Staff Post:
Cas Shearin
Media Strategist/Senior Writer
North Carolina’s long-promised draft “Olmstead Plan” is finally here and no surprise, it’s more smoke and mirrors. An Olmstead plan is supposed to be a roadmap for a state to show how it’s going to get to an important destination: making community integration a reality for people with disabilities. This is not only a moral imperative; it is a legal requirement borne out of the US Supreme Court’s landmark Olmstead decision.
The NC Department of Health and Human Services (DHHS) promised a roadmap to reverse its self-professed (and illegal) over-reliance on institutionalization.

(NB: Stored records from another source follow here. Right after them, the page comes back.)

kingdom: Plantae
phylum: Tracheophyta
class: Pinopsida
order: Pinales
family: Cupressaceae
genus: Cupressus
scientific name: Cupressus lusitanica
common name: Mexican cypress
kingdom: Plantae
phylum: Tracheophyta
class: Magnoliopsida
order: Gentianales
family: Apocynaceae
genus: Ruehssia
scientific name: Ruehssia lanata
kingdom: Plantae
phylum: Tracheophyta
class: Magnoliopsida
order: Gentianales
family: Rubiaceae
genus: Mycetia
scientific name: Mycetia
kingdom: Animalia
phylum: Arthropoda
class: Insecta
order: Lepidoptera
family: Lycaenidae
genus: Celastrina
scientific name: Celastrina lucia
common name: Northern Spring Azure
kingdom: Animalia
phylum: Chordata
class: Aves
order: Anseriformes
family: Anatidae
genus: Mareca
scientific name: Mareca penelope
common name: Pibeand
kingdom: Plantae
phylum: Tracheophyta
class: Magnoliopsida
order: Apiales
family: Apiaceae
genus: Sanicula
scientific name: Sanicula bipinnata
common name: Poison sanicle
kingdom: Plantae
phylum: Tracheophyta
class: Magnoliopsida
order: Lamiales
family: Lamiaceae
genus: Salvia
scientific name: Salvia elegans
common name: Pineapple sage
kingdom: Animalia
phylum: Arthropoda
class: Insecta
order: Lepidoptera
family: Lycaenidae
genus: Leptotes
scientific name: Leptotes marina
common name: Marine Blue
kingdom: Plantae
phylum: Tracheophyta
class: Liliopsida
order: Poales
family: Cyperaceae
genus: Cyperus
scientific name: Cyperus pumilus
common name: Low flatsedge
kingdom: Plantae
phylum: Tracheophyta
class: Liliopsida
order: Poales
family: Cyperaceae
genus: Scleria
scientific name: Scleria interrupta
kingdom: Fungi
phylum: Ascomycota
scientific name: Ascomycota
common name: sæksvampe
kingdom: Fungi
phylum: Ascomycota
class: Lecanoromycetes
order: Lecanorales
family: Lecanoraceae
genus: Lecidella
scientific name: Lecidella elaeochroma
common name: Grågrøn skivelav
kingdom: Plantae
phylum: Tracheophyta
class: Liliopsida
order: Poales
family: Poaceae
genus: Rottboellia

But instead of producing a roadmap toward change, DHHS has taken a selfie of the status quo.
It’s like a roadmap with no roads or markers.
Smoke and mirrors.
It is a #PlanToFail.
To be a genuine guide toward change, an Olmstead plan must have a clear destination and a way to stay on course. How can you measure progress if you don’t know where you’re going or how you are going to get there? (You can’t.) And, if you don’t incorporate other state agencies in the plan, how could it possibly be sufficient? (It’s not.) Surely, the legally required comprehensive, meaningful plan would envision that the NC Department of Public Instruction should be a part of the plan, as well as the NC Department of Public Safety and Department of Social Services. How about the NC Department of Commerce, NC Department of Justice, and NC Housing Finance Agency, for a few examples? Other states have figured this out.
It is unfathomable why NC can’t embrace true commitment to NC’s disability community. State actors hold meetings, wring hands, gnash teeth and make promises that never come about. They will say they have good intentions, that they “mean well.” And then produce something they dare to label a plan when it’s just the status quo repackaged.
Meanwhile, people with disabilities bear the brutal, devastating impact of these good intentions. It is their lives that are being wasted, wiling away time stuck in institutions, cycling in and out of crowded emergency rooms, or begging for community services that don’t exist. They are desperate to remain in their community and losing all hope for opportunity to live full lives in the community.
There are markers throughout NC’s systems that demonstrate disabled people are desperate for community-based services: the preventable, escalating use of involuntary commitments (IVC) against people who have languished without access to necessary services; people spending days, weeks, even months in emergency rooms because services don’t exist in the community; 15,000 people on a waitlist to get meaningful IDD community services; children who are shipped to out-of-state institutions where they are abused and neglected because the services don’t exist in their communities.
These are just a tiny scattering of examples of NC’s broken system that affects thousands of lives every single day.
What are we waiting for?
Shouldn’t disabled people have hope for their futures? Shouldn’t they have opportunity?
This draft plan is a betrayal. It’s a betrayal of promises made that this time would be different. It’s a betrayal of the trust of those who waited two years hoping that change would come.
Gov. Roy Cooper and NC DHHS Secretary Mandy Cohen delegated this deeply important task to their staff, but they cannot delegate their responsibility to people with disabilities in NC – the thousands of children and adults who are stuck in institutions or at risk of being forced into one due to the shocking, deliberate inaction by state actors.
Yes, deliberate. There is nothing in this plan about shifting resources from institutions to the community. There is nothing in this plan about the role of all state agencies in a successful Olmstead plan. The “plan” is to keep doing what they’ve been doing. And what they’ve been doing violates the rights of people with disabilities.
Enough with the wringing of hands and gnashing of teeth. It is way past time for NC to own up to its obligations under Olmstead. People with disabilities deserve no less. They have been betrayed and put on the back burner for too long with empty promises that leave them languishing and even dying in facilities.
Gov. Cooper: We need your leadership. This draft plan is wholly unacceptable, and we expect you to empower your staff to develop a real plan, a plan that enables people with disabilities to live full lives in the communities of their choice.
Sec. Cohen: We need you to commit resources to make this happen. That means shifting resources away from institutions and into the community.
By taking these actions, Gov. Cooper and Sec. Cohen can finally show the disability community that they’re through talking the talk. No more plan to make a plan.
Leaders set the culture. Gov. Cooper and Sec. Cohen are accountable for this intolerable draft plan, but there is a window of time for them to take responsibility and direct their staff that they mean to be truly accountable to the children and adults who languish in NC’s institutions, and the thousands who risk institutionalization.
Tell Gov. Cooper and Sec. Cohen: no more smoke and mirrors. Tell Gov. Cooper and Sec. Cohen that people with disabilities in North Carolina demand a real plan and not a #PlanToFail. Tell Gov. Cooper and Sec. Cohen that disabled people deserve hope and the ability to pursue opportunity.